Specificity Fingerprinting of Retaining β-1,4-Glycanases in the Cellulomonas fimi Secretome Using Two Fluorescent Mechanism-Based Probes

• Published in: Chembiochem : a European journal of chemical biology Vol. 8; no. 17; pp. 2125 - 2132
• Main Authors: Hekmat, Omid, Florizone, Christine, Kim, Young-Wan, Eltis, Lindsay D, Warren, R. Antony J, Withers, Stephen G
• Format: Journal Article
• Language: English
• Published: Weinheim Wiley-VCH Verlag 23.11.2007; WILEY-VCH Verlag; WILEY‐VCH Verlag
• Subjects: affinity fingerprinting; Cellulomonas - drug effects; Cellulomonas - enzymology; Enzyme Inhibitors - chemistry; Enzyme Inhibitors - pharmacology; enzyme specificity; Fluorescent Dyes - chemistry; fluorescent probes; glycosidases; Glycoside Hydrolases - antagonists & inhibitors; Glycoside Hydrolases - metabolism; Intracellular Membranes - drug effects; Intracellular Membranes - enzymology; Molecular Structure; proteomics; Sensitivity and Specificity; Substrate Specificity
• ISSN: 1439-4227; 1439-7633
• DOI: 10.1002/cbic.200700481

Functional proteomics methods are crucial for activity- and mechanism-based investigation of enzymes in biological systems at a post-translational stage.
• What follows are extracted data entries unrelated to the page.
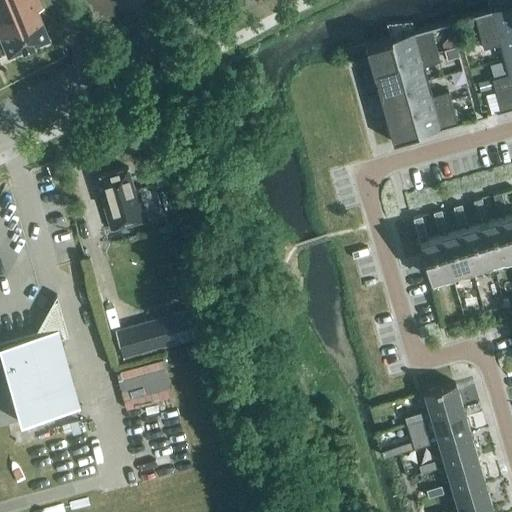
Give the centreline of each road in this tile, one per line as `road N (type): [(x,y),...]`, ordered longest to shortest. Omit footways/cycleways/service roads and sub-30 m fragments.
road 1 (residential): [(511,451),(479,349),(418,365),(361,174),(511,133)]
road 2 (secondary): [(0,120),(235,0)]
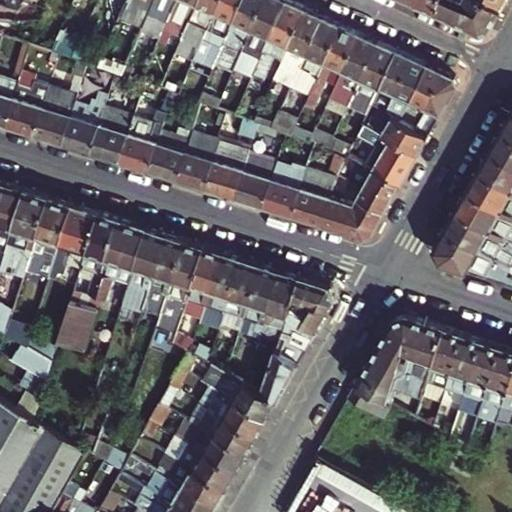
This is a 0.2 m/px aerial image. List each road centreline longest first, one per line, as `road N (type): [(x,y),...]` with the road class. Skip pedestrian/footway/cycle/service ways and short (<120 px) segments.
road 1 (residential): [(382,272),(0,153)]
road 2 (residential): [(382,272),(249,511)]
road 3 (residential): [(501,63),(382,272)]
road 4 (residential): [(352,0),(501,63)]
road 5 (residential): [(382,272),(511,315)]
Glycosidases have central roles in cellular metabolism and its regulation, and their dysfunction can have detrimental effects. These enzymes also play key roles in biomass conversion. A functional profiling methodology was developed for direct, fluorescence-based, in-gel analysis of retaining β-glycosidases. Two spectrally nonoverlapping fluorescent, mechanism-based probes containing different recognition elements for retaining cellulases and xylanases were prepared. The specificity-based covalent labelling of retaining glycanases by the two probes was demonstrated in model enzyme mixtures. Using the two probes and mass spectrometry, the secretomes of the biomass-converting bacterium Cellulomonas fimi, under induction by different polyglycan growth substrates, were analysed to obtain a specificity profile of the C. fimi retaining β-glycanases. This is a facile strategy for the analysis of glycosidases produced by biomass-degrading organisms.